Saved data entries

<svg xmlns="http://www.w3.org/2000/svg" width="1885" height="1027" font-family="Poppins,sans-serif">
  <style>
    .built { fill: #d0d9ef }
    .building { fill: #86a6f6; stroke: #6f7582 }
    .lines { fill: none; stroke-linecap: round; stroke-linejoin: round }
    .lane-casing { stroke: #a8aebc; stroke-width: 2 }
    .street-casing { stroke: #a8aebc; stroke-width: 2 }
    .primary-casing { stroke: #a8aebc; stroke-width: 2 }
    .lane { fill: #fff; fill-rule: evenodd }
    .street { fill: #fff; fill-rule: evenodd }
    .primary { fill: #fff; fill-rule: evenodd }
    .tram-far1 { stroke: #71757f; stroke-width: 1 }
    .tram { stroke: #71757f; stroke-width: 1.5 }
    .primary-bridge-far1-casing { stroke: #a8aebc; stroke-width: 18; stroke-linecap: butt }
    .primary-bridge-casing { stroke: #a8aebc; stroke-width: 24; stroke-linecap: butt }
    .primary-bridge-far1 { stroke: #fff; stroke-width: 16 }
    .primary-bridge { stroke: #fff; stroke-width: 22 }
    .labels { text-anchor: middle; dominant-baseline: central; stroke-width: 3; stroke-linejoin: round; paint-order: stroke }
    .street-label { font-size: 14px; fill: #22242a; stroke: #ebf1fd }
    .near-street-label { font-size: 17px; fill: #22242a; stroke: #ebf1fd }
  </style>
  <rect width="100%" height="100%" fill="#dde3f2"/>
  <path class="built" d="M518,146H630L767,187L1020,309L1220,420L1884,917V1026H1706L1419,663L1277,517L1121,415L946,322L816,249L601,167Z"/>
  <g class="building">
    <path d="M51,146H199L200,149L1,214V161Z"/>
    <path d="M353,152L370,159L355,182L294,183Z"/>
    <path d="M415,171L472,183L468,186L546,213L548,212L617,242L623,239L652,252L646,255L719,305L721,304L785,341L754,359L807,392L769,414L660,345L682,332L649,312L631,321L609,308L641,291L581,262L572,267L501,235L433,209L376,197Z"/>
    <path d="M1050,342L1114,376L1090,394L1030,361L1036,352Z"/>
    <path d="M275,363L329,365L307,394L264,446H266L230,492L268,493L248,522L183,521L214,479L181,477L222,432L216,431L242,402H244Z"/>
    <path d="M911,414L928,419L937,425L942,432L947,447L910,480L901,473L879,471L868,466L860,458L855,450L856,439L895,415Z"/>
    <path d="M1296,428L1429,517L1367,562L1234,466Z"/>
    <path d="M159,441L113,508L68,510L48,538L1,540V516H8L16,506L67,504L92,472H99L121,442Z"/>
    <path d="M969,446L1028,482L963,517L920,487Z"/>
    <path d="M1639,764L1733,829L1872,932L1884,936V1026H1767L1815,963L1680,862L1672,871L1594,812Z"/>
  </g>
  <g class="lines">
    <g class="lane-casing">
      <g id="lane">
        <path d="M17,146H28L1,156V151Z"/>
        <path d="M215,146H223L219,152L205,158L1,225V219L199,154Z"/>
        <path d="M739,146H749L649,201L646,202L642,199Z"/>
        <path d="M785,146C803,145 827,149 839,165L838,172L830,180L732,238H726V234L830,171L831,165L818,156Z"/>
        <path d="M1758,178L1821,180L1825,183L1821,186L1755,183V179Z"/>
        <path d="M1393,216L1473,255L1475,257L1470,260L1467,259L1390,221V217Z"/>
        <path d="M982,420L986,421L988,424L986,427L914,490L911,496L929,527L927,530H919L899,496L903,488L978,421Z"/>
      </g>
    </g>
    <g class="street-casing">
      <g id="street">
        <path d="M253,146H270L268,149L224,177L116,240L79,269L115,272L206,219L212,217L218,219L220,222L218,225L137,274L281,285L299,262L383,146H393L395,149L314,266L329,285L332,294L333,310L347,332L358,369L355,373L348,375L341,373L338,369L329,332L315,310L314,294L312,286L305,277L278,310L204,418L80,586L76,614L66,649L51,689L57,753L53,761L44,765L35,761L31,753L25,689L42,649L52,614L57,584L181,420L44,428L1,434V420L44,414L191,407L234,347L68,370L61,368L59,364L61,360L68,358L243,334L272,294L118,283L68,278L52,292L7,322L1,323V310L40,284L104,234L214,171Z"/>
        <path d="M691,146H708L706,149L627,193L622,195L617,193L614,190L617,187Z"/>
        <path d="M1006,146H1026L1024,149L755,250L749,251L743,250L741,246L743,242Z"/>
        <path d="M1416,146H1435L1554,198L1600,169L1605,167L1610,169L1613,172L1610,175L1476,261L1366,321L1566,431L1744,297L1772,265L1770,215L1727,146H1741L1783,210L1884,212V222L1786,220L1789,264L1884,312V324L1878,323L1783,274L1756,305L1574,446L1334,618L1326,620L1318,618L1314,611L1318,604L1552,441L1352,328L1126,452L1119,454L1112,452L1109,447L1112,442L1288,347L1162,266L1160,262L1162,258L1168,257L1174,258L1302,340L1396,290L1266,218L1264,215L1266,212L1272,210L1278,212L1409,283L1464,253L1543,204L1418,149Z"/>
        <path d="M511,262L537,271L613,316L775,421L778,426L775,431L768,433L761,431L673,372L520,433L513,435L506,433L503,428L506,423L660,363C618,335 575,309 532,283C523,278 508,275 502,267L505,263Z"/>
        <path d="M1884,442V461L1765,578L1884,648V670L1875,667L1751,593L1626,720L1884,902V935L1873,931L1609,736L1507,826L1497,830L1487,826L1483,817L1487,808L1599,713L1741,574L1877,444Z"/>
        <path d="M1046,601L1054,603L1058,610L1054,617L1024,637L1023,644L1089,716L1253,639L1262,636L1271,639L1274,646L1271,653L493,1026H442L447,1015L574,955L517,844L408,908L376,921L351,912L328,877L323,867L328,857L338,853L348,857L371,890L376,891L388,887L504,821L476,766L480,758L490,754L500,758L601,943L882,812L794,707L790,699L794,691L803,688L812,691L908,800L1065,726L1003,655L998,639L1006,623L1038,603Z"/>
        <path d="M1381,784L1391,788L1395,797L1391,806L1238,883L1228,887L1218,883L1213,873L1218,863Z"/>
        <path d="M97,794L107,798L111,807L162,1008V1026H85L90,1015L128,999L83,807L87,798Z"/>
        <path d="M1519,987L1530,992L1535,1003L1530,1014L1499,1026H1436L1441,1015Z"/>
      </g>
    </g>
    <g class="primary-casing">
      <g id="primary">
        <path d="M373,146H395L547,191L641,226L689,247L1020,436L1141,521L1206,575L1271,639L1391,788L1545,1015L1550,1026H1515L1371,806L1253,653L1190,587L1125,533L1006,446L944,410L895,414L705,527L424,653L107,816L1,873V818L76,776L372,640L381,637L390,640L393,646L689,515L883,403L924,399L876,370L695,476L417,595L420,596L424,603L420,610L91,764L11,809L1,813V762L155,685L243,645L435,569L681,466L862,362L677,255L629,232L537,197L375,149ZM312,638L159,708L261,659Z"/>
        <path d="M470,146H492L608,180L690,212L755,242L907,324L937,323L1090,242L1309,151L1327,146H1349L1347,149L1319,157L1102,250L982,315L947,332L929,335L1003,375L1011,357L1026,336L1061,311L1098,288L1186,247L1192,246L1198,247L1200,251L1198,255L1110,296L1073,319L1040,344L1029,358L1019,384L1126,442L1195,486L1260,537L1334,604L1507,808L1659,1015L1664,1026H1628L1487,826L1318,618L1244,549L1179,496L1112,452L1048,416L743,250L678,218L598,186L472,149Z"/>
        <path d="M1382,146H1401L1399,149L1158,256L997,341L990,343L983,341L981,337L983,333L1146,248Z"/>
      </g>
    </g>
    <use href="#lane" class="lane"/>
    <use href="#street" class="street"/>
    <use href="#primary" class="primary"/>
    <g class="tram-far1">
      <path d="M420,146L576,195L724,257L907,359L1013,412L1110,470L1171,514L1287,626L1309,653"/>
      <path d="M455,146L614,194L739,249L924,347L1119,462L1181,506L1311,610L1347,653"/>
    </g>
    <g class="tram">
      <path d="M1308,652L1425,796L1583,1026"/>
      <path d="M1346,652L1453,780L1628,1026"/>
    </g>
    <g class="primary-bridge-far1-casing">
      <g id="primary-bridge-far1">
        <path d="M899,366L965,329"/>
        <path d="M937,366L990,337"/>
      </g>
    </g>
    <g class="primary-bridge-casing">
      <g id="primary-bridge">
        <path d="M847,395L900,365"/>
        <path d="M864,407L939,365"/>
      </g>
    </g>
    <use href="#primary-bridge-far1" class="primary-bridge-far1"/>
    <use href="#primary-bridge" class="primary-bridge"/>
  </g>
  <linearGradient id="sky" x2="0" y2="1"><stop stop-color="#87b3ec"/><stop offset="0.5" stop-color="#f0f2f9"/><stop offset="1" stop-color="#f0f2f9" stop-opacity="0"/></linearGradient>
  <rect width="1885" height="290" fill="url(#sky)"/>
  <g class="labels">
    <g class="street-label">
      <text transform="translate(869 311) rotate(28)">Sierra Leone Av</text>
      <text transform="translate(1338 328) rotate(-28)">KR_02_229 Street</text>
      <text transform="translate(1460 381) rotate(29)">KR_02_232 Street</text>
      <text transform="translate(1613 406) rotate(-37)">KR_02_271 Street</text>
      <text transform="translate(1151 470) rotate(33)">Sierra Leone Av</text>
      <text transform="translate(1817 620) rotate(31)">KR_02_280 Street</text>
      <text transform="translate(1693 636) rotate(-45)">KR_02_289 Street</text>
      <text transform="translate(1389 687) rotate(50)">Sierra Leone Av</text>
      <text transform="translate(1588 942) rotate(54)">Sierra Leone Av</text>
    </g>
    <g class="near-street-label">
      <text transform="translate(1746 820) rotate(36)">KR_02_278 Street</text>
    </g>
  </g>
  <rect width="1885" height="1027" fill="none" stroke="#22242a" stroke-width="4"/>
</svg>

**Work instructions:**
Filter the entries above and copy only the lines that hold "labels".

**Response area:**
    .labels { text-anchor: middle; dominant-baseline: central; stroke-width: 3; stroke-linejoin: round; paint-order: stroke }
  <g class="labels">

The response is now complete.